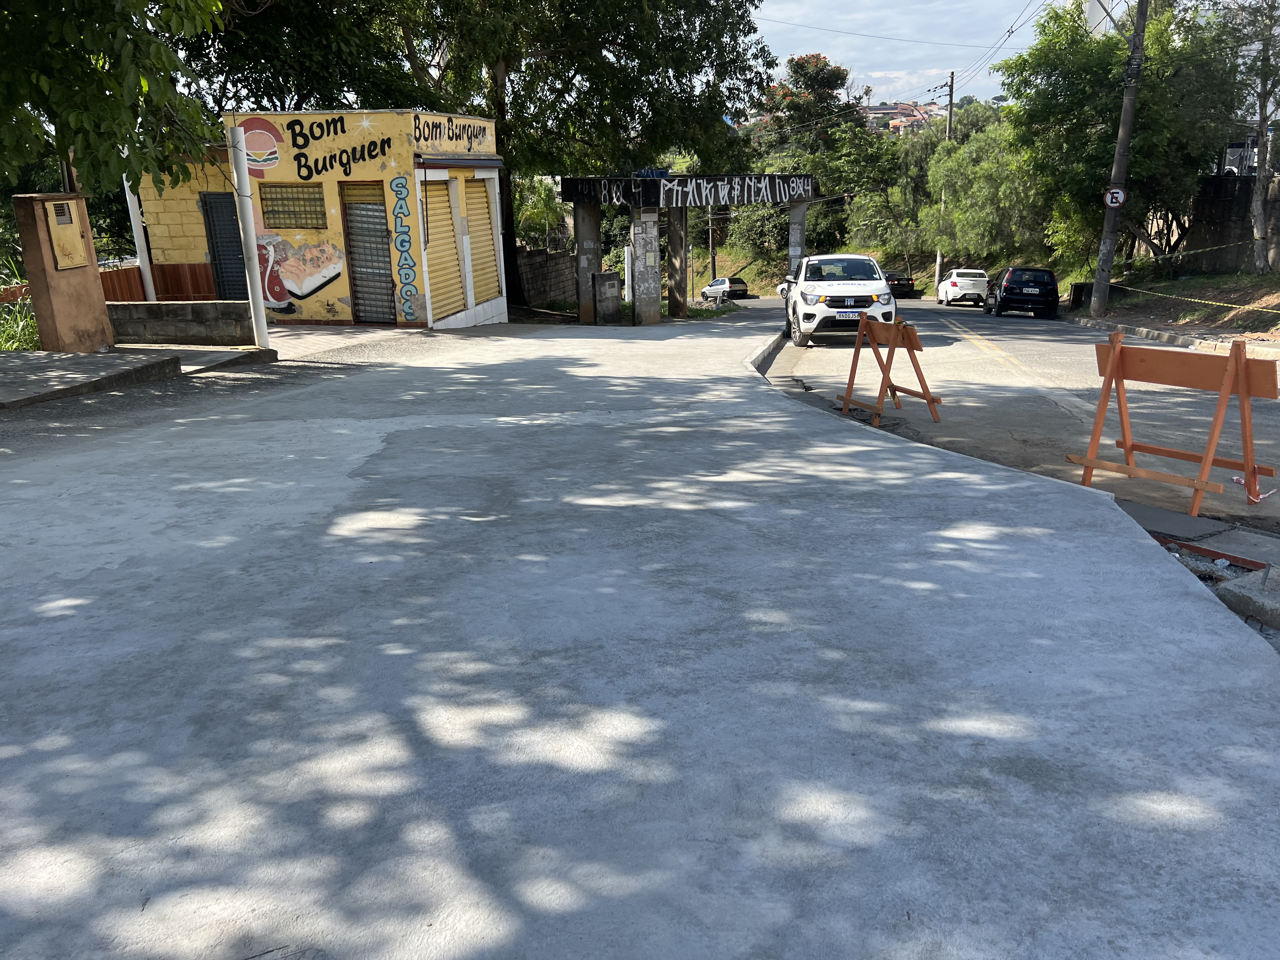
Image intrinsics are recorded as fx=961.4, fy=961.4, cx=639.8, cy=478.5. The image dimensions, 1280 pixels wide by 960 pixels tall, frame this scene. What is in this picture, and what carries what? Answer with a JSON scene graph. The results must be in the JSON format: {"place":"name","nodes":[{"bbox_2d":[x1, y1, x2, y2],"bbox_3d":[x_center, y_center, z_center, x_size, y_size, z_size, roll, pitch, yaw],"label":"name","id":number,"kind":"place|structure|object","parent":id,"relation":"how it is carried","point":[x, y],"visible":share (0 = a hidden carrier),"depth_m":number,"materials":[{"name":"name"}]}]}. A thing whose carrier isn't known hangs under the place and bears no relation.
{"place":"outdoors","nodes":[
{"label":"outdoors","id":0,"kind":"place"},
{"bbox_2d":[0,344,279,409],"label":"pavement","id":1,"kind":"structure","parent":0,"point":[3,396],"materials":[{"name":"grey concrete"}]},
{"bbox_2d":[13,191,115,353],"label":"meter pillar","id":2,"kind":"structure","parent":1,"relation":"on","point":[88,307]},
{"bbox_2d":[40,197,88,269],"bbox_3d":[-6.594,-2.798,11.086,0.151,0.777,0.585,1,17,6],"label":"meter box","id":3,"kind":"object","parent":2,"relation":"attached to","point":[54,230],"visible":0.96,"depth_m":11.04,"materials":[{"name":"beige metal"}]},
{"bbox_2d":[108,300,256,345],"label":"low wall","id":4,"kind":"structure","parent":0,"point":[208,316],"depth_m":12.68,"materials":[{"name":"grey concrete"}]},
{"bbox_2d":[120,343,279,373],"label":"ramp","id":5,"kind":"structure","parent":0,"point":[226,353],"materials":[{"name":"grey concrete"}]},
{"bbox_2d":[120,110,507,331],"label":"building","id":6,"kind":"structure","parent":0,"point":[494,302],"depth_m":16.69,"materials":[{"name":"yellow paint"}]},
{"bbox_2d":[200,189,248,300],"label":"metal door","id":7,"kind":"structure","parent":6,"relation":"in","point":[231,219],"depth_m":16.39,"materials":[{"name":"metal"}]},
{"bbox_2d":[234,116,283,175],"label":"mural","id":8,"kind":"object","parent":6,"relation":"attached to","point":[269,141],"visible":0.94,"depth_m":15.90,"materials":[{"name":"paint"}]},
{"bbox_2d":[258,182,324,228],"bbox_3d":[-5.731,-4.509,15.837,1.159,0.779,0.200,1,17,6],"label":"window","id":9,"kind":"structure","parent":6,"relation":"in","point":[274,210],"depth_m":15.85,"materials":[{"name":"brown"}]},
{"bbox_2d":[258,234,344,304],"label":"mural","id":10,"kind":"object","parent":6,"relation":"attached to","point":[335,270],"visible":0.97,"depth_m":16.14,"materials":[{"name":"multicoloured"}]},
{"bbox_2d":[237,116,394,183],"bbox_3d":[-5.203,-5.256,15.368,1.878,0.942,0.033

== ABOUT THIS TASK ==
Make a word-for-word copy of the entries, without any pictures.

== ANSWER SPACE ==
Image intrinsics are recorded as fx=961.4, fy=961.4, cx=639.8, cy=478.5. The image dimensions, 1280 pixels wide by 960 pixels tall, frame this scene. What is in this picture, and what carries what? Answer with a JSON scene graph. The results must be in the JSON format: {"place":"name","nodes":[{"bbox_2d":[x1, y1, x2, y2],"bbox_3d":[x_center, y_center, z_center, x_size, y_size, z_size, roll, pitch, yaw],"label":"name","id":number,"kind":"place|structure|object","parent":id,"relation":"how it is carried","point":[x, y],"visible":share (0 = a hidden carrier),"depth_m":number,"materials":[{"name":"name"}]}]}. A thing whose carrier isn't known hangs under the place and bears no relation.
{"place":"outdoors","nodes":[
{"label":"outdoors","id":0,"kind":"place"},
{"bbox_2d":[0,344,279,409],"label":"pavement","id":1,"kind":"structure","parent":0,"point":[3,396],"materials":[{"name":"grey concrete"}]},
{"bbox_2d":[13,191,115,353],"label":"meter pillar","id":2,"kind":"structure","parent":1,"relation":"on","point":[88,307]},
{"bbox_2d":[40,197,88,269],"bbox_3d":[-6.594,-2.798,11.086,0.151,0.777,0.585,1,17,6],"label":"meter box","id":3,"kind":"object","parent":2,"relation":"attached to","point":[54,230],"visible":0.96,"depth_m":11.04,"materials":[{"name":"beige metal"}]},
{"bbox_2d":[108,300,256,345],"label":"low wall","id":4,"kind":"structure","parent":0,"point":[208,316],"depth_m":12.68,"materials":[{"name":"grey concrete"}]},
{"bbox_2d":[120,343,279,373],"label":"ramp","id":5,"kind":"structure","parent":0,"point":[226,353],"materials":[{"name":"grey concrete"}]},
{"bbox_2d":[120,110,507,331],"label":"building","id":6,"kind":"structure","parent":0,"point":[494,302],"depth_m":16.69,"materials":[{"name":"yellow paint"}]},
{"bbox_2d":[200,189,248,300],"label":"metal door","id":7,"kind":"structure","parent":6,"relation":"in","point":[231,219],"depth_m":16.39,"materials":[{"name":"metal"}]},
{"bbox_2d":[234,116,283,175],"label":"mural","id":8,"kind":"object","parent":6,"relation":"attached to","point":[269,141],"visible":0.94,"depth_m":15.90,"materials":[{"name":"paint"}]},
{"bbox_2d":[258,182,324,228],"bbox_3d":[-5.731,-4.509,15.837,1.159,0.779,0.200,1,17,6],"label":"window","id":9,"kind":"structure","parent":6,"relation":"in","point":[274,210],"depth_m":15.85,"materials":[{"name":"brown"}]},
{"bbox_2d":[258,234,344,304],"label":"mural","id":10,"kind":"object","parent":6,"relation":"attached to","point":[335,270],"visible":0.97,"depth_m":16.14,"materials":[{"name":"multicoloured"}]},
{"bbox_2d":[237,116,394,183],"bbox_3d":[-5.203,-5.256,15.368,1.878,0.942,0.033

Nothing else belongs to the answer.